| MANY Magdalene Women Spent Decades in Laundries
By Claire O'Sullivan
Irish Examiner
August 28, 2014
http://www.irishexaminer.com/ireland/many-magdalene-women-spent-decades-in-laundries-284070.html
A grave just discovered by the Justice for Magdalenes group shows that, in one plot in North Dublin alone, a third of the woman buried remained at the Magdalene laundry for more than 50 years.
Such discoveries, which form part of the Justice for Magdalenes Research Graves Project, are in contrast to the findings of the McAleese report into the Magdalene laundries which stated that the median length of stay for the women was 27 weeks.
The interdepartmental report also stated that 60% of the women at the laundries from 1922 to 1996 stayed less than a year at the laundries — figures which have been hotly contested.
According to Claire McGettrick of Justice for Magdalenes, the deaths of women who never left the laundries and remained living with the nuns, in many cases working in the convents, after 1996 were not included in the 2013 McAleese report.

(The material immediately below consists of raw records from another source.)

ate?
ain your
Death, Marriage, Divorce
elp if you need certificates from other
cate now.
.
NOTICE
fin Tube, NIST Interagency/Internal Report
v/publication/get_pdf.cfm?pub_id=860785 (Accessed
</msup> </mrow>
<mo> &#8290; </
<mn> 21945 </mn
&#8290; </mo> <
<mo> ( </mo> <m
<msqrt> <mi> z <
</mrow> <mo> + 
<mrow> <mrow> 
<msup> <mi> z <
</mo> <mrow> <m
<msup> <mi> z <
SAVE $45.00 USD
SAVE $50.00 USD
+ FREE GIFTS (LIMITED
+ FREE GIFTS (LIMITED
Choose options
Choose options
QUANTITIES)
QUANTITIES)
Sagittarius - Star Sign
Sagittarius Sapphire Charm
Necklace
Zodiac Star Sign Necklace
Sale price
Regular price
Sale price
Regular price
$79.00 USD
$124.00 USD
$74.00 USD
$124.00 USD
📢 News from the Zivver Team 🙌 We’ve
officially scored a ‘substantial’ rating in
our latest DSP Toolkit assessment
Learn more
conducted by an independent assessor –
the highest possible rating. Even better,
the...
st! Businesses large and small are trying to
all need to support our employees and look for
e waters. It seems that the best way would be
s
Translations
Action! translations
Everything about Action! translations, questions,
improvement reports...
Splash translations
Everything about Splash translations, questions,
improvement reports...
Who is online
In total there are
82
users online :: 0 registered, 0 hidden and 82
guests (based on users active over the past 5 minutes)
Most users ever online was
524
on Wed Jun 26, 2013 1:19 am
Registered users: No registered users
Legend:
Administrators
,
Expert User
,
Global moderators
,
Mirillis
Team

There are 13 names on the newly discovered grave, with Magdalene survivors buried there from 2008 and right up to this year. JFMR were so far able to find details of six of the 13.
According to JFMR, four of the women appear to have lived in the care of the nuns since 1954. Three of the women are recorded as absent from the electoral register for short periods during this period but returned afterwards.

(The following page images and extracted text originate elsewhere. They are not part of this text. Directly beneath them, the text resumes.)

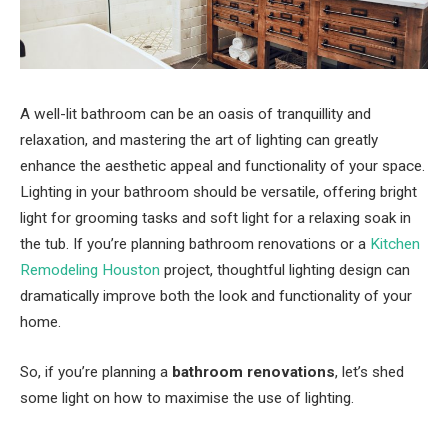
A well-lit bathroom can be an oasis of tranquillity and
relaxation, and mastering the art of lighting can greatly
enhance the aesthetic appeal and functionality of your space.
Lighting in your bathroom should be versatile, offering bright
light for grooming tasks and soft light for a relaxing soak in
the tub. If you’re planning bathroom renovations or a
Kitchen
Remodeling Houston
project, thoughtful lighting design can
dramatically improve both the look and functionality of your
home.
So, if you’re planning a
bathroom renovations
, let’s shed
some light on how to maximise the use of lighting.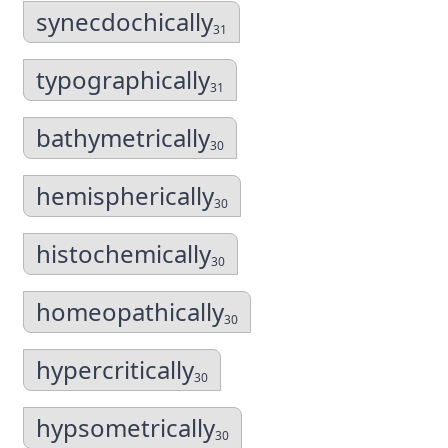
synecdochically
31
typographically
31
bathymetrically
30
hemispherically
30
histochemically
30
homeopathically
30
hypercritically
30
hypsometrically
30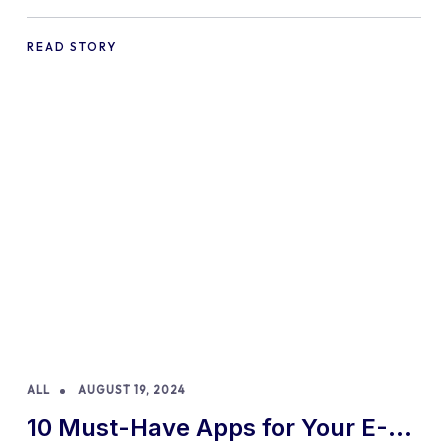
Practices and Tips
READ STORY
ALL
AUGUST 19, 2024
10 Must-Have Apps for Your E-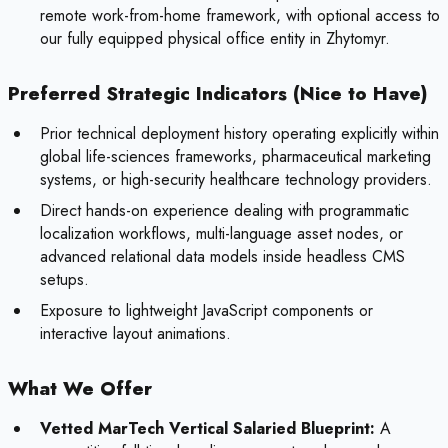
remote work-from-home framework, with optional access to
our fully equipped physical office entity in Zhytomyr.
Preferred Strategic Indicators (Nice to Have)
Prior technical deployment history operating explicitly within
global life-sciences frameworks, pharmaceutical marketing
systems, or high-security healthcare technology providers.
Direct hands-on experience dealing with programmatic
localization workflows, multi-language asset nodes, or
advanced relational data models inside headless CMS
setups.
Exposure to lightweight JavaScript components or
interactive layout animations.
What We Offer
Vetted MarTech Vertical Salaried Blueprint:
A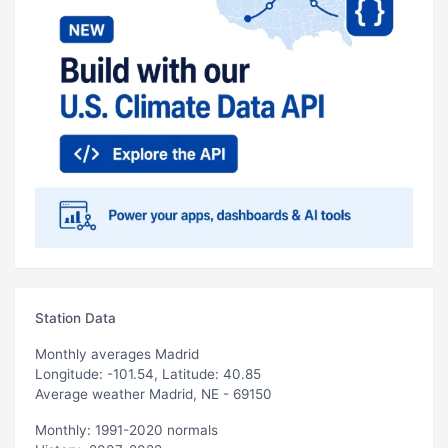
Station Data
Monthly averages Madrid
Longitude: -101.54, Latitude: 40.85
Average weather Madrid, NE - 69150
Monthly: 1991-2020 normals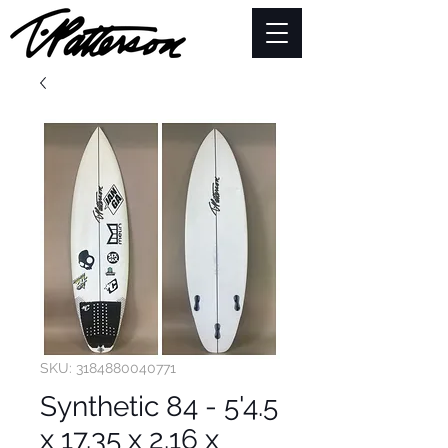
SKU: 3184880040771
Synthetic 84 - 5'4.5
x 17.35 x 2.16 x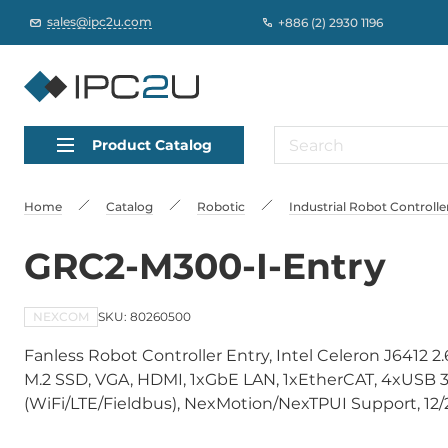
sales@ipc2u.com
+886 (2) 2930 1196
Product Catalog
Home
Catalog
Robotic
Industrial Robot Controlle
GRC2-M300-I-Entry
NEXCOM
SKU: 80260500
Fanless Robot Controller Entry, Intel Celeron J641
M.2 SSD, VGA, HDMI, 1xGbE LAN, 1xEtherCAT, 4xUSB 3
(WiFi/LTE/Fieldbus), NexMotion/NexTPUI Support, 12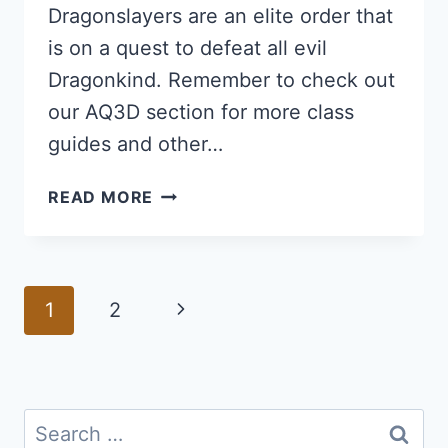
Dragonslayers are an elite order that
is on a quest to defeat all evil
Dragonkind. Remember to check out
our AQ3D section for more class
guides and other…
DRAGONSLAYER
READ MORE
GUIDE
FOR
AQ3D:
HOW
Page
Next
1
2
TO
navigation
GET
Page
AND
PLAY
THE
Search
DRAGONSLAYER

Another two of the women appear to have been at Hyde Park since 1962.
The JFMR Graves Project also discovered earlier this year that 50% of the women who were resident at the Donnybrook laundry between 1954 and 1964 remained there until their deaths.
Their research at Hyde Park laundry has revealed that 30% of the women resident at the laundry between 1954 and 1964 also remained under the care of the nuns until they died.
In recent months, the UN Human Rights Committee supported JFM’s assertion that the planned commission of investigation into mother-and-baby homes should also examine the Magdalene laundries.
It said Ireland should “conduct a prompt, independent, and thorough investigation into all allegations of abuse in Magdalene laundries, children’s institutions, and mother-and-baby homes”.